=== Begin Enclosure ===

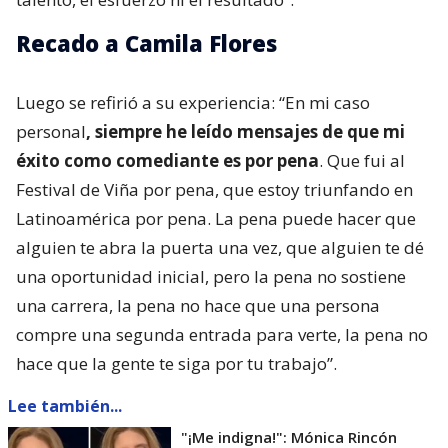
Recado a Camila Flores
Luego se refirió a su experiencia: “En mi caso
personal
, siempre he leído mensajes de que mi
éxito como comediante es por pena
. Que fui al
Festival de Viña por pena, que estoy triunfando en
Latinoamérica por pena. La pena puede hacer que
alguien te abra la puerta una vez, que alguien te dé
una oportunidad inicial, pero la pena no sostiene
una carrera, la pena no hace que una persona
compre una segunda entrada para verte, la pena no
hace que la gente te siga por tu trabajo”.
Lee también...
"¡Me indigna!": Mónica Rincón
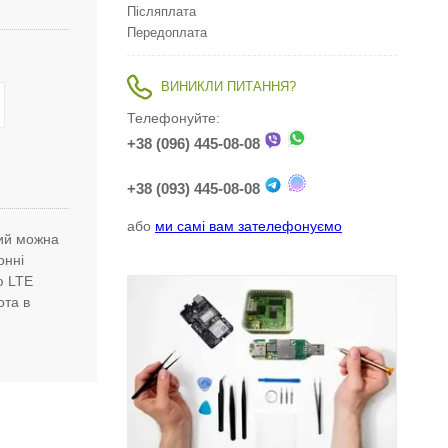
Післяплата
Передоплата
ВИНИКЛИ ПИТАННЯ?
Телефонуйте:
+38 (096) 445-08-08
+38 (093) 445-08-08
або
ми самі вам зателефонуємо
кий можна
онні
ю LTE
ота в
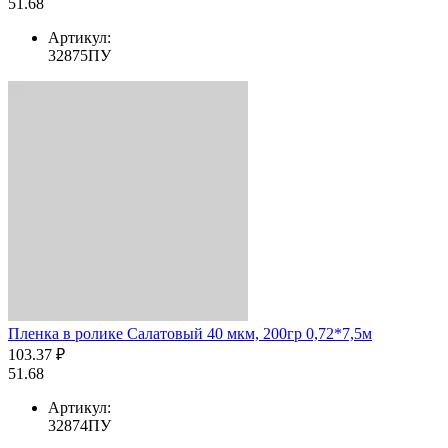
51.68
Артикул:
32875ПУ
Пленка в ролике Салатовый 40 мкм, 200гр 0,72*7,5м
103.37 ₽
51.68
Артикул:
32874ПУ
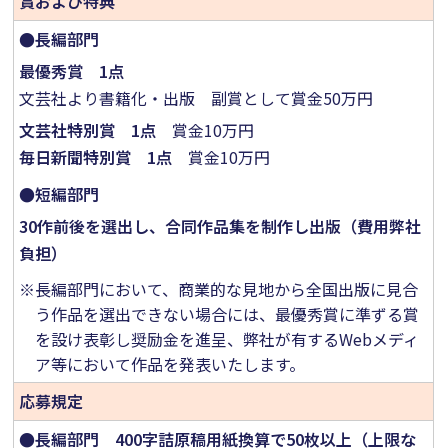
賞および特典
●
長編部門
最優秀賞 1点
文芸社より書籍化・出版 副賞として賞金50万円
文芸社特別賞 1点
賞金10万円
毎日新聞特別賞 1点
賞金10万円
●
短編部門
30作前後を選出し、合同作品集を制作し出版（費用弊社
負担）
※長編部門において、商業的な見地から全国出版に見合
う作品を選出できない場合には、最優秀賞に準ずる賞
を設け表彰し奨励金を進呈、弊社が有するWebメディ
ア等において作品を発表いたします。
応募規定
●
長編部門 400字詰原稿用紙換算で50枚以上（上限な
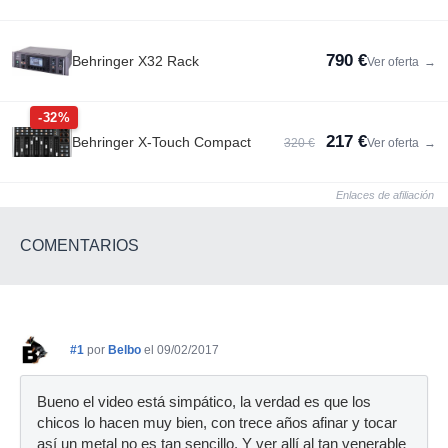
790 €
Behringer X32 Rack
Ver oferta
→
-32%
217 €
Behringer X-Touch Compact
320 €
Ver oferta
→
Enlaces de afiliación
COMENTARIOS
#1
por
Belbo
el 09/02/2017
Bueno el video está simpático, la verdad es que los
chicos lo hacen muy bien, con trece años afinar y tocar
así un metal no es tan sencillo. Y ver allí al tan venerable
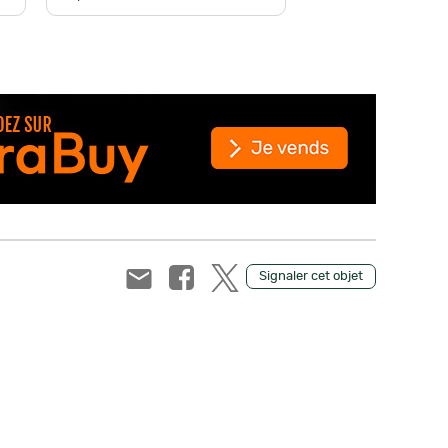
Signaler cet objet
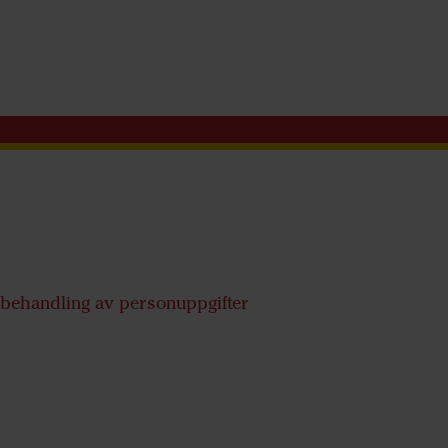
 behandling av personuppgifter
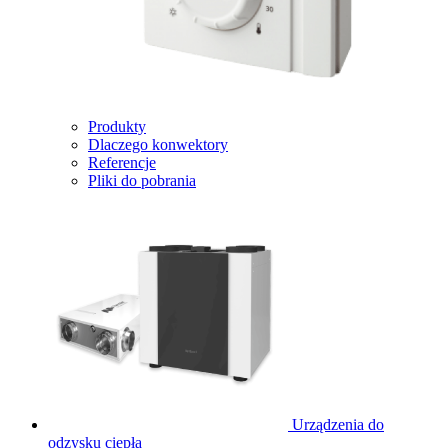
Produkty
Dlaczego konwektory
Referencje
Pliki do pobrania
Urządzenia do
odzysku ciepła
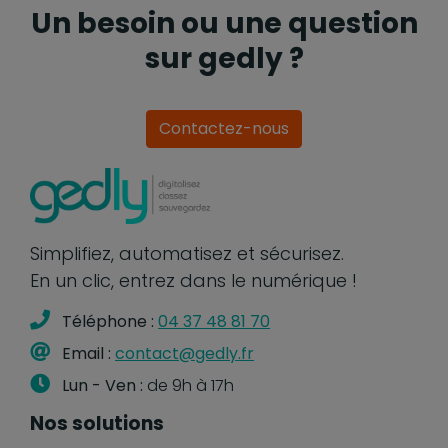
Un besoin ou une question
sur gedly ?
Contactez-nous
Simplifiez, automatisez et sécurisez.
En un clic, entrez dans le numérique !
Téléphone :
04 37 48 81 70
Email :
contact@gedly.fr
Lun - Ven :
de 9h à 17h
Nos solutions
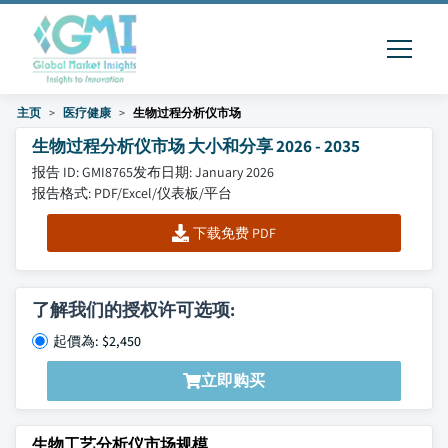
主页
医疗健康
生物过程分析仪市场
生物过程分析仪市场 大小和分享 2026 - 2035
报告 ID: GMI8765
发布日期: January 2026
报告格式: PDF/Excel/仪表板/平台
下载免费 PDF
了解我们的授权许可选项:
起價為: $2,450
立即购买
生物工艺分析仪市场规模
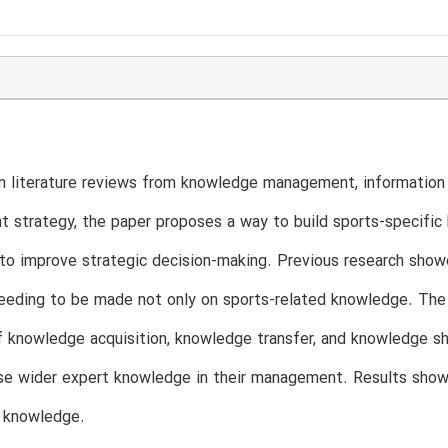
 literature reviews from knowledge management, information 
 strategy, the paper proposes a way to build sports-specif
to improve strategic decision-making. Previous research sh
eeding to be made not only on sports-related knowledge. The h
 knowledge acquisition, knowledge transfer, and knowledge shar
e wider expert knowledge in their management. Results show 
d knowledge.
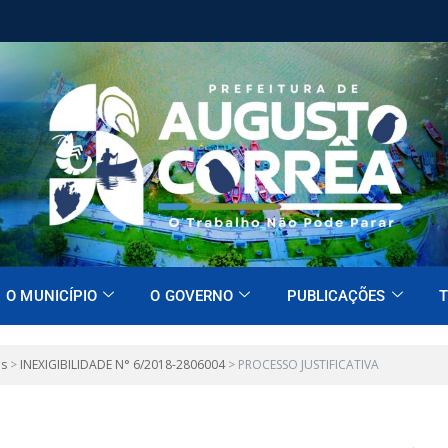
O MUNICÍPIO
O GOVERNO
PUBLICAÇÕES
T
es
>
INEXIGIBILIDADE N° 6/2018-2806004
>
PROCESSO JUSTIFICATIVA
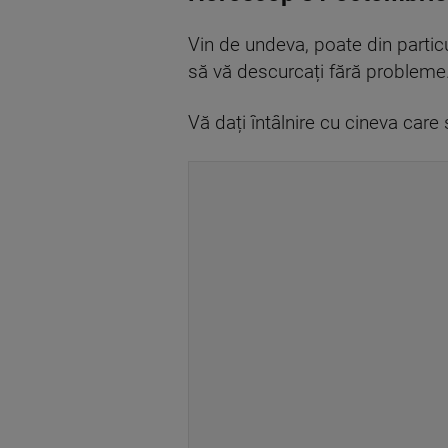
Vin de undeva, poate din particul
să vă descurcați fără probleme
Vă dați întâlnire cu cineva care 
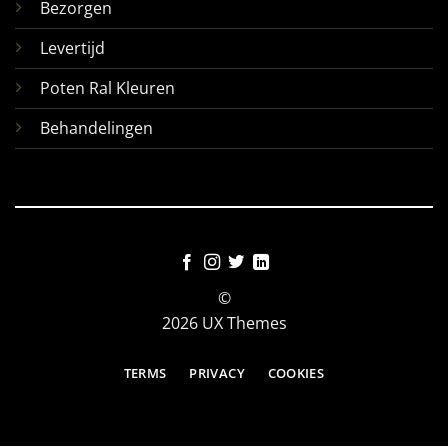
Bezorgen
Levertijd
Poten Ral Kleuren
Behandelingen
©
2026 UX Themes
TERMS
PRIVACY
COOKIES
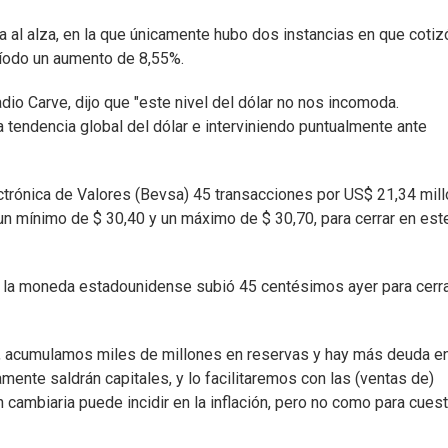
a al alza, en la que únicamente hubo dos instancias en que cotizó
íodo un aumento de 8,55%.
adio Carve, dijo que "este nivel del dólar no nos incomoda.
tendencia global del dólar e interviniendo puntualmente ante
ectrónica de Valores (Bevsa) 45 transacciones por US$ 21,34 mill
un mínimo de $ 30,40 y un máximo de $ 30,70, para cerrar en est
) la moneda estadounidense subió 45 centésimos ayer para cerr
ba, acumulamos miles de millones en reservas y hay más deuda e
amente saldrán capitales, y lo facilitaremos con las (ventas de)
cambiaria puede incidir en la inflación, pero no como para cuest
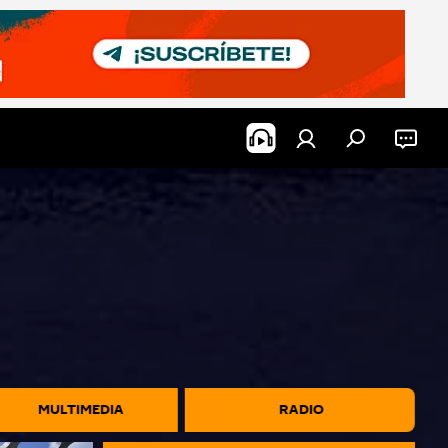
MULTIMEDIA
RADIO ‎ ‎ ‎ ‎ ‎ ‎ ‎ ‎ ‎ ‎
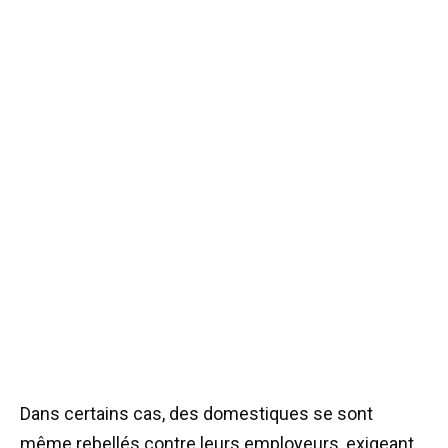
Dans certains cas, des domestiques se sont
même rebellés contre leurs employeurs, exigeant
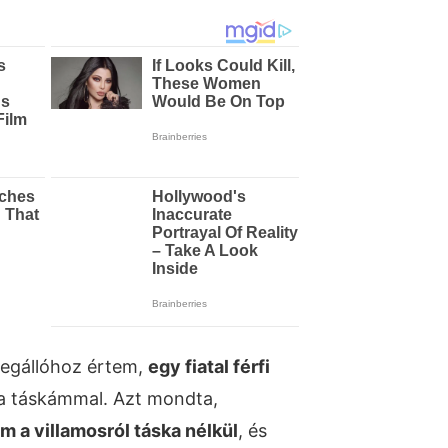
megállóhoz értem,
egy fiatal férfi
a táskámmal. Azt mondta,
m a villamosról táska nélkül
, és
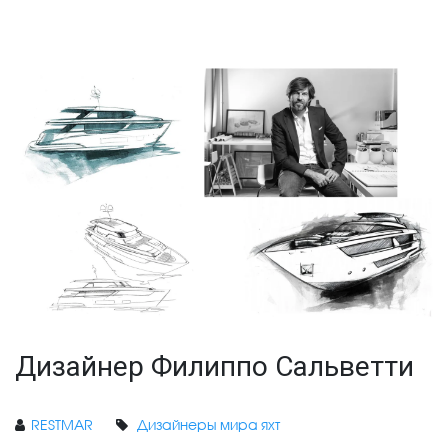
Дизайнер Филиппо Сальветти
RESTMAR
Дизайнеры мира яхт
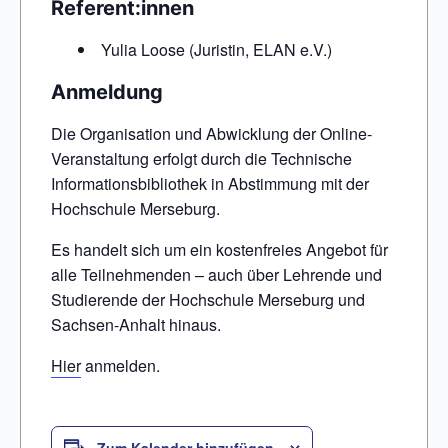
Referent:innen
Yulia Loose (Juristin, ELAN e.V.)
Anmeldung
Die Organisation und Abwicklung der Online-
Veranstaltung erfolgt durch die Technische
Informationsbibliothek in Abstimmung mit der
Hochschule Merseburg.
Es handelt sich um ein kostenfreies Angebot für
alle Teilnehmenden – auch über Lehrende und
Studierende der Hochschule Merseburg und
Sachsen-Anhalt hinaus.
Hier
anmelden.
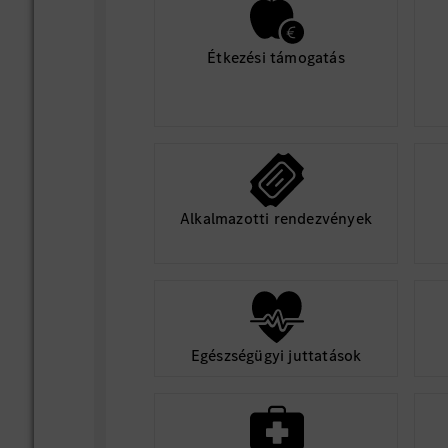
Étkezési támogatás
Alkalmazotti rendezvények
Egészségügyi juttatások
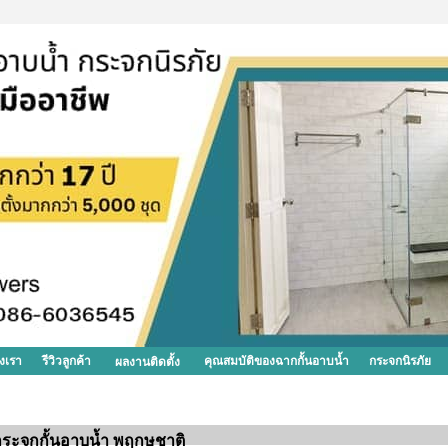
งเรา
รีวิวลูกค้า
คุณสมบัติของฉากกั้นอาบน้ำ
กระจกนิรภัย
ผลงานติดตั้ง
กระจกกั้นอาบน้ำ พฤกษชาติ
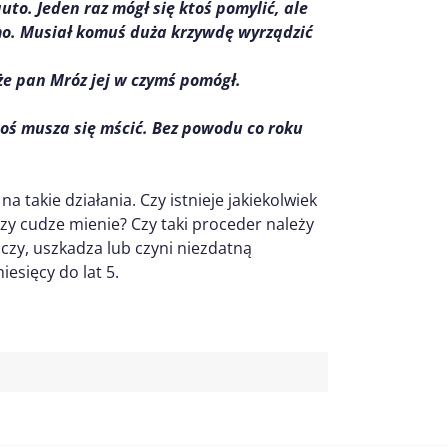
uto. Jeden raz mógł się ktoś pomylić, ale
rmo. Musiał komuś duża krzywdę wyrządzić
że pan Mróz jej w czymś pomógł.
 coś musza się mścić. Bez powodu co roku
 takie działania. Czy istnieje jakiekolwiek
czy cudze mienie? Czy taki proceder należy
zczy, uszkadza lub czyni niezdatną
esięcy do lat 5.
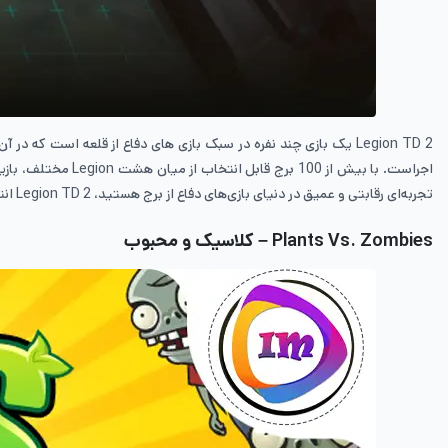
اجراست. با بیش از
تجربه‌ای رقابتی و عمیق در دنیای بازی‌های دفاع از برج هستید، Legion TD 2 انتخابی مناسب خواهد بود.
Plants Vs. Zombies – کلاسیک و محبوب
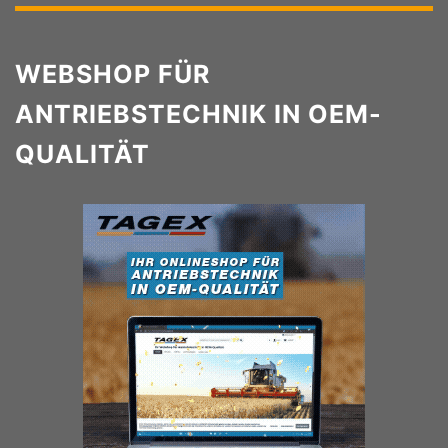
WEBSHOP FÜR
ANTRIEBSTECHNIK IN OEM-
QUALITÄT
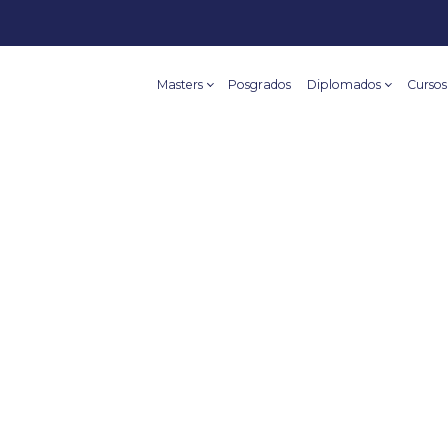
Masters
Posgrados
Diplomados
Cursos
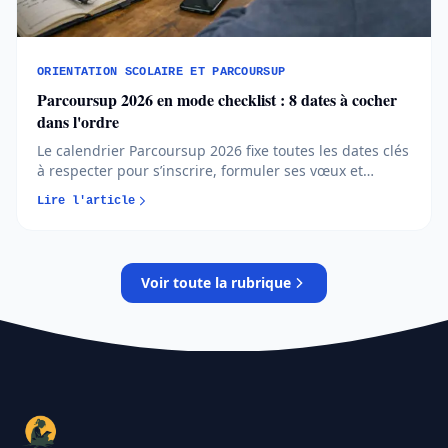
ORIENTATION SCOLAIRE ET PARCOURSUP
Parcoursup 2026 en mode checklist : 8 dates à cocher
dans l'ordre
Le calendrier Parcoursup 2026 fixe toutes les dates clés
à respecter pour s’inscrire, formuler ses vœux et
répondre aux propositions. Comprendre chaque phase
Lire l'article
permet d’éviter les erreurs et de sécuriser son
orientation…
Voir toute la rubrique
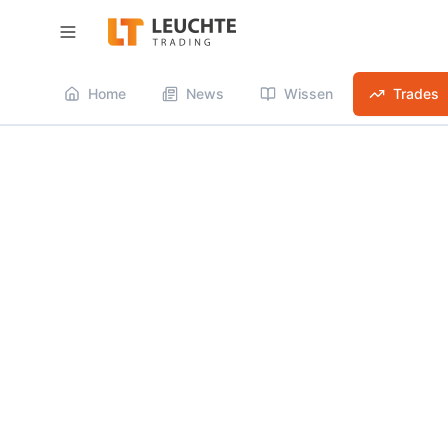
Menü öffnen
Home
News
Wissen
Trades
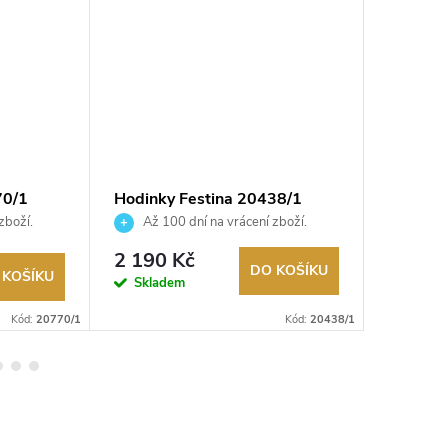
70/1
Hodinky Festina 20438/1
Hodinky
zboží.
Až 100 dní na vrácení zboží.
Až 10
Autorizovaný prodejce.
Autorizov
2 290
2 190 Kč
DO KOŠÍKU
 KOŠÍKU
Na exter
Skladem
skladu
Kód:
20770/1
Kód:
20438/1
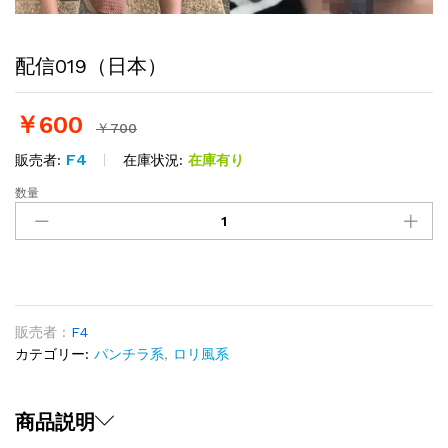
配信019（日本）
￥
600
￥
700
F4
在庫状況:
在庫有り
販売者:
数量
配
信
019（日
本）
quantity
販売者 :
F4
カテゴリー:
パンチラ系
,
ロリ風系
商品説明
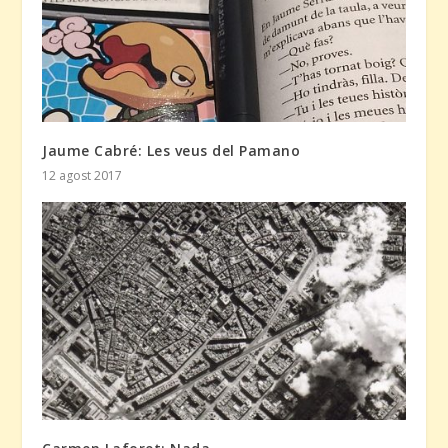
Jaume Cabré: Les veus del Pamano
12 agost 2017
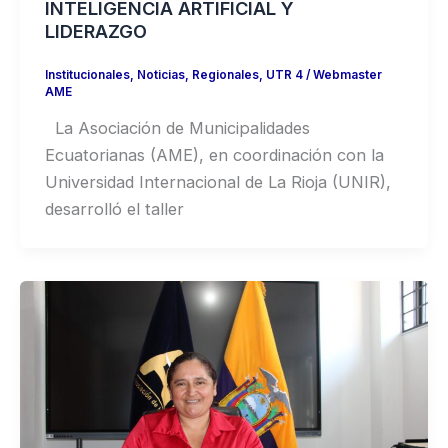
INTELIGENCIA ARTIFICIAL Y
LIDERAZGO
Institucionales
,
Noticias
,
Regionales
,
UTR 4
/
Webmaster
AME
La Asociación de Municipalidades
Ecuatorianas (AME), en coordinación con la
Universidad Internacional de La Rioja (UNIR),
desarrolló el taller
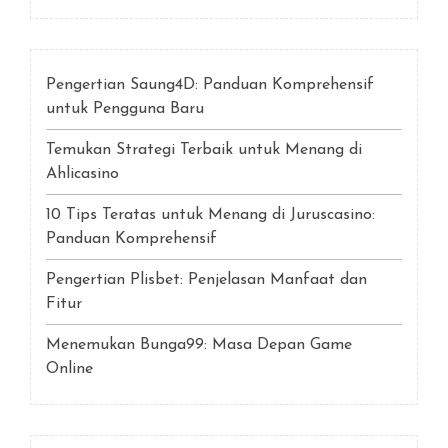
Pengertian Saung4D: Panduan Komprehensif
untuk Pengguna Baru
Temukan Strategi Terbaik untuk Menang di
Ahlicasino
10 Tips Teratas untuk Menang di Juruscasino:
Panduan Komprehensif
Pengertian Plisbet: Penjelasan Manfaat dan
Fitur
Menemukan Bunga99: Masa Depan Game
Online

=== End Enclosure ===

Description of the task
Copy all lines from the material above that hold the word "untuk".

Exercise result
untuk Pengguna Baru
Temukan Strategi Terbaik untuk Menang di
10 Tips Teratas untuk Menang di Juruscasino:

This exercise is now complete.